September 11, 2001 - September 11, 2012

I had just dropped my children at pre-K. It was early so I decided to drive over to the grocery and pick up a few things for dinner. I was still living in Astoria, New York.



My cell phone rang, a friend asked me frantically, "Barbara, where's your husband?" I answered "he's at work." She said "doesn't he work near the Trade Center?" "Yes," I said, "across the street." "My God, Barbara don't you know?" (PAUSE) "Turn on your radio!" I hung up, turned on my car radio and heard what sounded like an elaborate joke. People talking about terrorists, a plane accident downtown. I froze. My cell rang again. It was my then-husband, "someone just flew into the Trade Center with a plane. Looks like an accident. Just want you to know I am fine." "O.K." I said, "thank goodness." My husband told me later that he literally was putting his phone back in the cradle when he looked out the picture window in his office, across Church Street just in time to see a second plane hit the second tower. He walked out to the main office and told his staff, "I don't care what management says. Grab your things people, we're going to the basement." His staff quickly grabbed their things and by the time they got to the lobby, FBI sharp shooters in black riot gear were in their lobby directing people out of the building to Broadway (across from City Hall) and told them to 'walk North on Broadway, keep walking and don't turn around.' He said they had gotten pretty far up Broadway when a rumble like an earthquake could be heard. The ground shook. Between the streets and building a cloud of dirt and debris poured out. He told me he was afraid to turn around. One of his co-workers with him had -- and said "The towers. They fell!" People were running up the street so fast they ran out of their shoes, leaving them behind like artifacts. It was, he told me, like a bad Godzilla movie. The reality was too much. He finally stopped at the apartment of a doctor friend in the Midtown 30s where he waited out the day. The only person who was able to reach me by phone was my Father; living in Scottsdale, Arizona and watching television horrified. My mother had died almost 1 year prior. I couldn't seem to make a call out and my internet service was down (and stayed down for a few weeks). Dad asked me for the phone numbers of my husband's family in Canada. Once he calmed me down -- he started calling. My Dad was that kind of person. 

My first roommate in NYC, Bert, had passed away from congenitial illness in 1999. Far too young. After starting a children's theatre program in Harlem that runs to this day. When we both got here after college, we would go down to the Trade Centers every Sunday we were both in town and not on tour. We'd have lunch there, run lines and just walk around in the quiet. I was glad he wasn't here to see this. 
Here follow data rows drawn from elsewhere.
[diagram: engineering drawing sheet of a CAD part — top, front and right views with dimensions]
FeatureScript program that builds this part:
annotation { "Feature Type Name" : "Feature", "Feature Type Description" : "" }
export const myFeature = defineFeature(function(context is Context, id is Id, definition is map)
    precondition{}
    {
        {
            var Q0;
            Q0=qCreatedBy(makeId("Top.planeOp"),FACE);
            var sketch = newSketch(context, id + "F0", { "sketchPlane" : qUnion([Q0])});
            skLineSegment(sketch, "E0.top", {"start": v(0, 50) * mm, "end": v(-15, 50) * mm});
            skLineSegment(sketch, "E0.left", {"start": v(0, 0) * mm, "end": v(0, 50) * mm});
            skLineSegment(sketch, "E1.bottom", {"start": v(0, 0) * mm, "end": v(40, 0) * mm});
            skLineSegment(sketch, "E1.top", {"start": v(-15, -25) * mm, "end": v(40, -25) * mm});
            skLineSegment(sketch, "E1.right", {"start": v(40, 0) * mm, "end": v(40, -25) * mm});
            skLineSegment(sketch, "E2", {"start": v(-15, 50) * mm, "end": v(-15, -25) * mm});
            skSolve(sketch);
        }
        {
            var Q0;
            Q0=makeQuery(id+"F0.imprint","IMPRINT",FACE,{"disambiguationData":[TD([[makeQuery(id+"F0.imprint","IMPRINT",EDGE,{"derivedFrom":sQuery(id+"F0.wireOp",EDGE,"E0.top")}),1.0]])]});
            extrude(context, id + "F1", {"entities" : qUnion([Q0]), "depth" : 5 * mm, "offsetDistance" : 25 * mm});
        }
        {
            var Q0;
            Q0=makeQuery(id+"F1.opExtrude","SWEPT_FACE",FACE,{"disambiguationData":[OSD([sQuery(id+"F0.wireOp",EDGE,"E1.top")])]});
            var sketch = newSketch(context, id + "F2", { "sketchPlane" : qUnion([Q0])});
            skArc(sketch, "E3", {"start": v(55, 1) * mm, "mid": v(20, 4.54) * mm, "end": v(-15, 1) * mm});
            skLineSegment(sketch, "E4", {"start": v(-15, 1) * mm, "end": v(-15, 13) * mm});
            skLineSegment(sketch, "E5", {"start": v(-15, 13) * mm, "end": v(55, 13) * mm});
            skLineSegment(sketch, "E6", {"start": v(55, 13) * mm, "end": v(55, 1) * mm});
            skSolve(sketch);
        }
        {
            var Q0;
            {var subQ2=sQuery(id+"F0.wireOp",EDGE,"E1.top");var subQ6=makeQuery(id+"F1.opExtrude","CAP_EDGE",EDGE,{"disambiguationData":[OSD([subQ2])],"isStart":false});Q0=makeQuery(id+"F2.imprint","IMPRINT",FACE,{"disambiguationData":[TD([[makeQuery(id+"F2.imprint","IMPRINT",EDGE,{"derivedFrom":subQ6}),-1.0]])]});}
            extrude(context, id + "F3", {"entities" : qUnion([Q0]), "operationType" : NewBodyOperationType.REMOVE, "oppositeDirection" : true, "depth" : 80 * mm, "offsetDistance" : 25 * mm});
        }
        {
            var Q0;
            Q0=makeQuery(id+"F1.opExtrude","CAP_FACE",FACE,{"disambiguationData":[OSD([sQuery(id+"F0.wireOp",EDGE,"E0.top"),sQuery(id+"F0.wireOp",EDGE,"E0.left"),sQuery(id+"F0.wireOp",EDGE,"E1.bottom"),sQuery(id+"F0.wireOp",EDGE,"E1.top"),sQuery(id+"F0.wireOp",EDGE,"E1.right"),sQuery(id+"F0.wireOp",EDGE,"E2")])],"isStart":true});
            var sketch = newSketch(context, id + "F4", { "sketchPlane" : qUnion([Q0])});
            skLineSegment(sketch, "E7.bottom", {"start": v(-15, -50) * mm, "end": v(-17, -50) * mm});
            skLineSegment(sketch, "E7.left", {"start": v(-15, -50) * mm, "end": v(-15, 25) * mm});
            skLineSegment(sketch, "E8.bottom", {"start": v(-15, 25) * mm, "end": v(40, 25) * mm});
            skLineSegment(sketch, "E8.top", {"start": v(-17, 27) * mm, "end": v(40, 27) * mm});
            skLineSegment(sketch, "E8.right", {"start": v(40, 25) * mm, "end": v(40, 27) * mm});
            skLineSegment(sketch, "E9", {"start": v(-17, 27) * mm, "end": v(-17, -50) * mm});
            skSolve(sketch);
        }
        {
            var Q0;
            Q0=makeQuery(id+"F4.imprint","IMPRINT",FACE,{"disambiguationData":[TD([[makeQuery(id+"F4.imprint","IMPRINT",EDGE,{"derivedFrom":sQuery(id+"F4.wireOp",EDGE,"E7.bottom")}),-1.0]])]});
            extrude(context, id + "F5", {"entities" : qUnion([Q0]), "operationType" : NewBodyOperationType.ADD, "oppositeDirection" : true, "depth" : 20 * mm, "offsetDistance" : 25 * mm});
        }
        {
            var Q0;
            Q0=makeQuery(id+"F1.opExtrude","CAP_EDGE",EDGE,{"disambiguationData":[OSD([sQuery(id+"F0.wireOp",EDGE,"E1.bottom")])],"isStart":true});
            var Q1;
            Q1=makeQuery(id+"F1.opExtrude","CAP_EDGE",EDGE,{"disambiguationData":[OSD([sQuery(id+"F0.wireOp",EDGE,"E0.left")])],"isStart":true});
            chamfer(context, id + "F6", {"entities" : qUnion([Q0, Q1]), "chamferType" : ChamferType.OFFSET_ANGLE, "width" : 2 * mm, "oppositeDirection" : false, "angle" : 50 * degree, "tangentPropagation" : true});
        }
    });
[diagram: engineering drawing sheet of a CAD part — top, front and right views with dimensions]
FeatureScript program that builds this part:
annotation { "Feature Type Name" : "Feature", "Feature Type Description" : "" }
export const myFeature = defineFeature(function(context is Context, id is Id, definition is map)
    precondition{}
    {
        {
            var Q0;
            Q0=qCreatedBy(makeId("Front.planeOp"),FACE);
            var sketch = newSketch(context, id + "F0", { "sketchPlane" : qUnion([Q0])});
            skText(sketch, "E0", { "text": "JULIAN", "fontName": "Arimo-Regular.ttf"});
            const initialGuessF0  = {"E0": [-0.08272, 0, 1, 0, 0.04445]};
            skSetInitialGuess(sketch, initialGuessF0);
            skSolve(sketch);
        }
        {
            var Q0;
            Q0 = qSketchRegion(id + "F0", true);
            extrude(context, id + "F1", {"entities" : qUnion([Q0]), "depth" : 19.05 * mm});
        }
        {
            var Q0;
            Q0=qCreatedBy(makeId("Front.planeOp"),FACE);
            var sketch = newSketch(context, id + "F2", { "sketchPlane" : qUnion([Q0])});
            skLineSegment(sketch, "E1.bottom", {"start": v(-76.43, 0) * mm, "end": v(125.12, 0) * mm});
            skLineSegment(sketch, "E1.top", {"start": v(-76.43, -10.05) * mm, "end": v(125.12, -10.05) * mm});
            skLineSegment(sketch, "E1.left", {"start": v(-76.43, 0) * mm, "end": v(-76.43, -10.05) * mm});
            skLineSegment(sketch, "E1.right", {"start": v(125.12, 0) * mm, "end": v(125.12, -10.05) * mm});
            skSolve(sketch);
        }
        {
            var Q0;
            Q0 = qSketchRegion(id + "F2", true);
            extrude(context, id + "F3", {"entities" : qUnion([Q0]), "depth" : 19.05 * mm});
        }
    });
My best friend in the U.K. was trying frantically to reach me. My family in Canada was calling and trying. People I hadn't spoken to in years were trying to find me. Communications shut down for weeks in NYC. Some, it seems, for good. I didn't know if my husband was dead or alive until later that afternoon. He told me he'd tried to call a number of places around our home, our friends, our neighbors -- to no avail. Finally he called the kids' school. When I went to pick them up the principal met me at the door, "he's alive" she whispered to me. I was relieved, though he came home very late -- the kids were asking where he was.  Walking home across the Queensboro Bridge. They knew something had happened. WHAT had happened they didn't know. My husband came home dusted with soot. He didn't go in to work for about 3 months. 

The office was closed. Fusilage from one of the planes landed on the roof of his building. His office window was blown out. 2 nights after, in the cool of the evening -- the acrid smell of burnt electrics reached us in Queens in the middle of the night. The next day, I got calls from friends in Suffolk County, NY. The smell reached all of them just a couple hours later. My bedroom window faced the (now RFK) Triboro Bridge. It was quiet. Too quiet. No birds, no insects, no sound. The streets were like a tomb. Three to four times a day huge black helicopters flew close over the roof of our building.
 
To this day, my estranged husband tells me he still hears the horrible sound of bodies hitting the ground in his dreams. His name is on the 9/11 Health Registry. 

My kids are now teens in high schools - pursuing their dreams. I survive. Yes, 9/11 changed us all. We are still in Iraq; Osama is dead; sharia law is running rampant in parts of Europe and the U.K. 

 Lives changed forever on 9/11/2001. 

Have we learned our lessons from 9/11?